Un equilibrio perfetto che rende il finale ancora più carico di tensione. Alle loro spalle, il Ravenna ha chiuso la propria regular season a 73 punti, senza riuscire a inserirsi nella lotta per il primo posto. Tutto si riduce dunque a un testa a testa tra due squadre che hanno dimostrato continuità e solidità lungo tutto il campionato.

Duello fino all’ultimo respiro: Arezzo e Ascoli appaiate

Il successo dell’Arezzo contro il Pineto e quello dell’Ascoli contro il Guidonia Montecelio hanno confermato il livello delle due contendenti. Entrambe hanno risposto presente nel momento decisivo, evitando passi falsi che avrebbero potuto compromettere la corsa alla promozione.

La classifica, però, nasconde un dettaglio fondamentale: in caso di arrivo a pari punti, sarebbe l’Arezzo a festeggiare il salto di categoria grazie al vantaggio negli scontri diretti. Un elemento che potrebbe influenzare l’approccio delle due squadre nell’ultima giornata, soprattutto dal punto di vista della gestione del risultato.

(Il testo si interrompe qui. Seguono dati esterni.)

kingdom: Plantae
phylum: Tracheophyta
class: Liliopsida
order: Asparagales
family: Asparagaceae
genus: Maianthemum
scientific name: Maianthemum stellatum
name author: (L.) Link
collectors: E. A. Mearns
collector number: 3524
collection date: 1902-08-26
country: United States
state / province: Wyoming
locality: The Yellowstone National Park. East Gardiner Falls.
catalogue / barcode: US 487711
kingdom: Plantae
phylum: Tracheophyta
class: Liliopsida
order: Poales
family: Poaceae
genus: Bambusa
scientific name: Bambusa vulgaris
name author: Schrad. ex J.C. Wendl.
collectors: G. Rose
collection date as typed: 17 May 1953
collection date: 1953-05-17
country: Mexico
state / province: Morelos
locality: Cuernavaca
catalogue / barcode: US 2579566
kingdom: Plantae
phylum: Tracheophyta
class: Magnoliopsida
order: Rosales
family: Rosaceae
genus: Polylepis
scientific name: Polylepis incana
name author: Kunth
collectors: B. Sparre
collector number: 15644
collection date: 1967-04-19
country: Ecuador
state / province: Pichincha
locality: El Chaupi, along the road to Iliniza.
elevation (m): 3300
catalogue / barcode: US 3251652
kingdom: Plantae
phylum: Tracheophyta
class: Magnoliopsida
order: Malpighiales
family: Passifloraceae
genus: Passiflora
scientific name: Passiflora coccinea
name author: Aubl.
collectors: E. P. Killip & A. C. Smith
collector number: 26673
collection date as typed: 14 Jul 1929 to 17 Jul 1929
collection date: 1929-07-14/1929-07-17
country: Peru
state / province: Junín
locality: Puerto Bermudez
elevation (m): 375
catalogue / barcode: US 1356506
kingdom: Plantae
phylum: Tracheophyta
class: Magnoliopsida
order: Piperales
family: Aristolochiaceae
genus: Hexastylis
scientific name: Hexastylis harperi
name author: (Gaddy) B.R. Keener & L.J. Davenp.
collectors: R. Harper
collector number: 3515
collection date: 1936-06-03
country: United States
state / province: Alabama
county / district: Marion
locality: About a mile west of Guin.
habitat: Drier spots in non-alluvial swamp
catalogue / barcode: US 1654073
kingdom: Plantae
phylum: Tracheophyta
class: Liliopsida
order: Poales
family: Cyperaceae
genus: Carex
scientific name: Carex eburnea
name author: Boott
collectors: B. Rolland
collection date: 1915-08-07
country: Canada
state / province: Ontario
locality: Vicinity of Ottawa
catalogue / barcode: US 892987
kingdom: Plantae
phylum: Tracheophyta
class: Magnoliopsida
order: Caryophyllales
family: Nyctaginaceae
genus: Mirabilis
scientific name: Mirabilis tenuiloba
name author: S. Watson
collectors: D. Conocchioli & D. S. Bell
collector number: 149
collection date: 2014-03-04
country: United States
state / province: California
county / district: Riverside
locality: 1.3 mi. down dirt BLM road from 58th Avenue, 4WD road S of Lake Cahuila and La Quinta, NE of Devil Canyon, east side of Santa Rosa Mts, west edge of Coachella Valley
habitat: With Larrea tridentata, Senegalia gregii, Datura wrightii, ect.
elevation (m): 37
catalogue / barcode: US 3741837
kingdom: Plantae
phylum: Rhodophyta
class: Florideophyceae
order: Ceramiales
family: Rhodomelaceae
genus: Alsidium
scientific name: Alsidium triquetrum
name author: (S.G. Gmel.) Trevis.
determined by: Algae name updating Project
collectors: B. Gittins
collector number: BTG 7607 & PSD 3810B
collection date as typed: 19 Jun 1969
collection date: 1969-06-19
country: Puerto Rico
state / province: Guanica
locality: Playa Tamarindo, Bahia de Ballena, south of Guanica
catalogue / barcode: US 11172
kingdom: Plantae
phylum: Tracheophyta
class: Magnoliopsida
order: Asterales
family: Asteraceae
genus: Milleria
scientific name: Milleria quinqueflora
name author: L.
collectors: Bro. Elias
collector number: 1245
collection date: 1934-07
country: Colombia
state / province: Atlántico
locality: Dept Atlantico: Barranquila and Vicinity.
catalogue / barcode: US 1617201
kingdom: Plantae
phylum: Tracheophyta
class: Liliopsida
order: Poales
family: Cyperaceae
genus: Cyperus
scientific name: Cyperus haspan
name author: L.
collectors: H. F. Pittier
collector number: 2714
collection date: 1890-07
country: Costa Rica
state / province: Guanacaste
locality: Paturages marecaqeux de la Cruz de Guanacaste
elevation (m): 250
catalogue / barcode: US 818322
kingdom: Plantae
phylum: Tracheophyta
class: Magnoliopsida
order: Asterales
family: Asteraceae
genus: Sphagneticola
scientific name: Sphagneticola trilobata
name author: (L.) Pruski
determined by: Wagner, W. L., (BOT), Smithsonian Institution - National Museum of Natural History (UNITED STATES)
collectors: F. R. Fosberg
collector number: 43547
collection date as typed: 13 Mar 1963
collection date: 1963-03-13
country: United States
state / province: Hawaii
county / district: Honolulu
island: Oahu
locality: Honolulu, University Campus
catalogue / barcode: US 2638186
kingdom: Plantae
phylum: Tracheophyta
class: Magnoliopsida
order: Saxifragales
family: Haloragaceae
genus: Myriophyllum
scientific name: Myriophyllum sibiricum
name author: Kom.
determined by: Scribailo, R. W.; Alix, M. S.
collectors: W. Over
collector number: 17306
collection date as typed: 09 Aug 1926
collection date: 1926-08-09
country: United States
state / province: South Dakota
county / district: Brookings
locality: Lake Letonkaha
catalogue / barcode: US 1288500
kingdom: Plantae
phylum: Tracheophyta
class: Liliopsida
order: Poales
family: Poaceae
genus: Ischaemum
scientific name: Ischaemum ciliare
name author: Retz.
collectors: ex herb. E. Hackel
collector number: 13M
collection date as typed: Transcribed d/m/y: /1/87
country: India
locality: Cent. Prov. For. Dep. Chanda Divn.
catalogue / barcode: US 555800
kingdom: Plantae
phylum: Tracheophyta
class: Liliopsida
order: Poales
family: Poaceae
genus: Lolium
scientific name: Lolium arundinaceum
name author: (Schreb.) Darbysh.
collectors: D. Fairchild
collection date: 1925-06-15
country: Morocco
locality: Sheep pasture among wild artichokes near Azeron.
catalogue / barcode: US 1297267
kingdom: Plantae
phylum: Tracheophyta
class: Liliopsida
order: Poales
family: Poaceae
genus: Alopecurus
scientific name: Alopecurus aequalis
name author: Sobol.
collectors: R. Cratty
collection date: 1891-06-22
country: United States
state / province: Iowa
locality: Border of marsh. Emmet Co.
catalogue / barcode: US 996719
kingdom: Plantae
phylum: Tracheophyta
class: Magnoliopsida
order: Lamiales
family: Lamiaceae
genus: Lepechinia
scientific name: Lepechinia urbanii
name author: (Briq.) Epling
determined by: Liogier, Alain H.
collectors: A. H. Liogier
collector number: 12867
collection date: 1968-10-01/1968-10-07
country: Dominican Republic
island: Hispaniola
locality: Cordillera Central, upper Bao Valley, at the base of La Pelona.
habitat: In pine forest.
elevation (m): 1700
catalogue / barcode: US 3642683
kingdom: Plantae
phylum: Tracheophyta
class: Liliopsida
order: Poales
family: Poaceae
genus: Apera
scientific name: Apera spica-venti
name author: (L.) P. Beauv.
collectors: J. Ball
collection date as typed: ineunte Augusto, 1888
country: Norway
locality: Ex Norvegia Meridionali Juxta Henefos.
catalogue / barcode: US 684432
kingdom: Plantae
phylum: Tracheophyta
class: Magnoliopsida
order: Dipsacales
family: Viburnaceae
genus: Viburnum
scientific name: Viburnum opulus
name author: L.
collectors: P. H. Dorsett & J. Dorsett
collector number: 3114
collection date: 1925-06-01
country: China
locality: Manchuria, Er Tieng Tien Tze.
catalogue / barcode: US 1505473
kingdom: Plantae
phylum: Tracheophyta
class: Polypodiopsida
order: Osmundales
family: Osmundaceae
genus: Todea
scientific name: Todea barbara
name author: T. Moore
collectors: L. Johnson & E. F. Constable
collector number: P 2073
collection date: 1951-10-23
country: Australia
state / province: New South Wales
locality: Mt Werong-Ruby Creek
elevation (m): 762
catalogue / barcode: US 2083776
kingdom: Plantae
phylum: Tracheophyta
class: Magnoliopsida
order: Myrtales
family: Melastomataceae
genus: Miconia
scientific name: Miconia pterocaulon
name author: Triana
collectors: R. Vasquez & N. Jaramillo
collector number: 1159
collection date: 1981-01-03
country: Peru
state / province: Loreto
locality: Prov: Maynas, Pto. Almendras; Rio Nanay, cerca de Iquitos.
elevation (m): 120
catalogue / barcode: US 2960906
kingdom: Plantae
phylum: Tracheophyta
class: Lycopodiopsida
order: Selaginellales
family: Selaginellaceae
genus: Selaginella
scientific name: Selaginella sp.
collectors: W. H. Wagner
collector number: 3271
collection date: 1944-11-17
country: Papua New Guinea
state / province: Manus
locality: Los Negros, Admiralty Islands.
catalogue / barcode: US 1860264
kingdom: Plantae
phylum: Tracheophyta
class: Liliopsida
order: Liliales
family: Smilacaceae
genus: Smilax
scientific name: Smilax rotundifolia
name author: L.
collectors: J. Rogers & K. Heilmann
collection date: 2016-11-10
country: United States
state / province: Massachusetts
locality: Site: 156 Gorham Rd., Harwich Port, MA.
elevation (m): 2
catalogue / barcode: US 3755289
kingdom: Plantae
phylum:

Per l’Ascoli, dunque, la missione è chiara: vincere e sperare in un passo falso dei rivali. L’Arezzo, invece, può contare su un piccolo margine, ma non potrà permettersi calcoli eccessivi contro un avversario ancora in piena lotta per la salvezza.

Ultimi 90 minuti decisivi: scenari e incroci finali

Il calendario dell’ultima giornata propone due sfide tutt’altro che semplici. L’Arezzo giocherà in casa contro la Torres, formazione che ha ancora bisogno di punti per evitare i playout. Una partita che si preannuncia intensa, con entrambe le squadre motivate da obiettivi importanti.

L’Ascoli, invece, sarà impegnato sul campo del Campobasso, già certo della quarta posizione. Un avversario senza pressioni di classifica, ma comunque competitivo e desideroso di chiudere al meglio la stagione davanti al proprio pubblico.

In queste situazioni, la componente mentale diventa decisiva. Gestire la pressione, mantenere lucidità e sfruttare ogni occasione saranno fattori determinanti per conquistare la promozione.

La stagione, lunga e combattuta, si riduce ora a novanta minuti. Arezzo e Ascoli hanno percorso strade diverse, ma si ritrovano sullo stesso punto di partenza. Solo una potrà esultare al termine dell’ultima giornata.

Il verdetto è rimandato, ma una cosa è certa: sarà un finale da vivere tutto d’un fiato.